The Guyanese, 38 and with nothing remotely to prove after scoring almost 20,000 runs in international cricket, is playing for his fourth English county after promoted Derbyshire pushed the boat out to make him their marquee signing. Yet Karl Krikken could not be more robust in his insistence that Chanderpaul's presence in his dressing room is worth every penny.
Chanderpaul made his first century for Derbyshire against Surrey two weeks ago and is on course for another here after Nottinghamshire's decision to bowl first in what looked like classic bowler-friendly Trent Bridge conditions did not work out as planned.
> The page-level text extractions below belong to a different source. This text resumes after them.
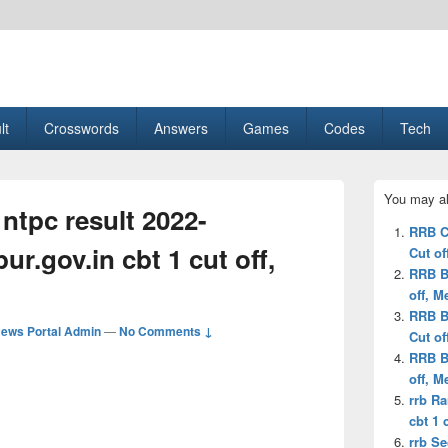
esult, Gaming, Tech, Sports news
lt
Crosswords
Answers
Games
Codes
Tech
Primary
You may al
Sidebar
ntpc result 2022-
Widget
RRB C
Area
r.gov.in cbt 1 cut off,
Cut of
RRB B
off, M
RRB B
ews Portal Admin
—
No Comments ↓
Cut of
RRB B
off, M
rrb Ra
cbt 1 c
rrb S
After a day restricted by rain to 65 overs, Chanderpaul is unbeaten on 78 after he and the Derbyshire captain, Wayne Madsen, set about staging a reprise of their stand of 265 against Surrey. So far they have put on 145 and Notts will be anxious not to allow them to settle in again this morning.
"It was difficult for Shiv at the start, playing on result wickets at Derby, but he has never moaned and now we are getting some flatter wickets the tempo changes but he knows we have to try to get results," Krikken said.
"He has been immense for us but it is also his work-rate behind the scenes, with the youngsters in the squad in the nets. He is a great cricketer and the time he spends in the nets and the way he thinks about his game is what we want our younger players to emulate."
In his usual way, Chanderpaul gathered his runs with deceptive swiftness. There was no flamboyance about his strokes, but his clever placement ensured a steady supply of comfortable singles and his timing is such that his boundaries, which so far number 10, were often merely guided to the fence.
It could not have contrasted more, for example, with the style in which Chesney Hughes launched the Derbyshire innings. Hughes favours lavish strokeplay, cutting with a flourish and driving with a full follow-through. He ran up nine boundaries in his 59 as he and the steadier Billy Godleman gave Derbyshire their best start of the season. But then he perished when an extravagant pull went up in the air and he was caught at mid-off.
The wicket compensated Harry Gurney, who had seen Hughes, on 48, and Godleman, 19, dropped off consecutive balls by Samit Patel at slip. Notts have Andre Adams back, which made Chris Read's decision to make use of a green pitch even more of a formality, but it was Derbyshire's day.